__WHAT YOU WILL DO__:
Set down every entry once more, exactly as it appears.

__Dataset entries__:

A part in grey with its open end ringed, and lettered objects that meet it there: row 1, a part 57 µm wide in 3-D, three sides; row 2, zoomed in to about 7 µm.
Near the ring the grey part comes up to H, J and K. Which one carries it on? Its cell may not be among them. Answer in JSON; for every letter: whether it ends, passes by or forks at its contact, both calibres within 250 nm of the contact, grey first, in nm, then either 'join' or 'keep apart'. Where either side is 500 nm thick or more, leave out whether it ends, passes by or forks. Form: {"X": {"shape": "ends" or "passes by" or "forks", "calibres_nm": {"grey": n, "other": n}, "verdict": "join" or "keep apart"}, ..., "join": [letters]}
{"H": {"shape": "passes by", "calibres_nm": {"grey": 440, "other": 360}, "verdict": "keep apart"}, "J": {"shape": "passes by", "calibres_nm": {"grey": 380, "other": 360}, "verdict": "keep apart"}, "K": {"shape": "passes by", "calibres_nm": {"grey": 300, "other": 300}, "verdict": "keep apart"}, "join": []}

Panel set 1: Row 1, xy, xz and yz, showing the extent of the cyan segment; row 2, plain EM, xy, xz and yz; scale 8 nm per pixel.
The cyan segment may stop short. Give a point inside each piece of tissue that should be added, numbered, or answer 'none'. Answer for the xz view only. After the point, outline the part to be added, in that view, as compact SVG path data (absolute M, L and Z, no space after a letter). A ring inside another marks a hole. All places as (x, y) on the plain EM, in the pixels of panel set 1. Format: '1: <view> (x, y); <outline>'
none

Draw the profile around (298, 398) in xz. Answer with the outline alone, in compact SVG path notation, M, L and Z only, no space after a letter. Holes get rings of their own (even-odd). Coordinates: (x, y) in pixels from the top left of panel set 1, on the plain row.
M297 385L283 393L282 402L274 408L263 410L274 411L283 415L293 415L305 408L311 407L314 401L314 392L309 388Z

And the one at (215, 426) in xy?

__FINISHED TASK__:
A part in grey with its open end ringed, and lettered objects that meet it there: row 1, a part 57 µm wide in 3-D, three sides; row 2, zoomed in to about 7 µm.
Near the ring the grey part comes up to H, J and K. Which one carries it on? Its cell may not be among them. Answer in JSON; for every letter: whether it ends, passes by or forks at its contact, both calibres within 250 nm of the contact, grey first, in nm, then either 'join' or 'keep apart'. Where either side is 500 nm thick or more, leave out whether it ends, passes by or forks. Form: {"X": {"shape": "ends" or "passes by" or "forks", "calibres_nm": {"grey": n, "other": n}, "verdict": "join" or "keep apart"}, ..., "join": [letters]}
{"H": {"shape": "passes by", "calibres_nm": {"grey": 440, "other": 360}, "verdict": "keep apart"}, "J": {"shape": "passes by", "calibres_nm": {"grey": 380, "other": 360}, "verdict": "keep apart"}, "K": {"shape": "passes by", "calibres_nm": {"grey": 300, "other": 300}, "verdict": "keep apart"}, "join": []}

Panel set 1: Row 1, xy, xz and yz, showing the extent of the cyan segment; row 2, plain EM, xy, xz and yz; scale 8 nm per pixel.
The cyan segment may stop short. Give a point inside each piece of tissue that should be added, numbered, or answer 'none'. Answer for the xz view only. After the point, outline the part to be added, in that view, as compact SVG path data (absolute M, L and Z, no space after a letter). A ring inside another marks a hole. All places as (x, y) on the plain EM, in the pixels of panel set 1. Format: '1: <view> (x, y); <outline>'
none

Draw the profile around (298, 398) in xz. Answer with the outline alone, in compact SVG path notation, M, L and Z only, no space after a letter. Holes get rings of their own (even-odd). Coordinates: (x, y) in pixels from the top left of panel set 1, on the plain row.
M297 385L283 393L282 402L274 408L263 410L274 411L283 415L293 415L305 408L311 407L314 401L314 392L309 388Z

And the one at (215, 426) in xy?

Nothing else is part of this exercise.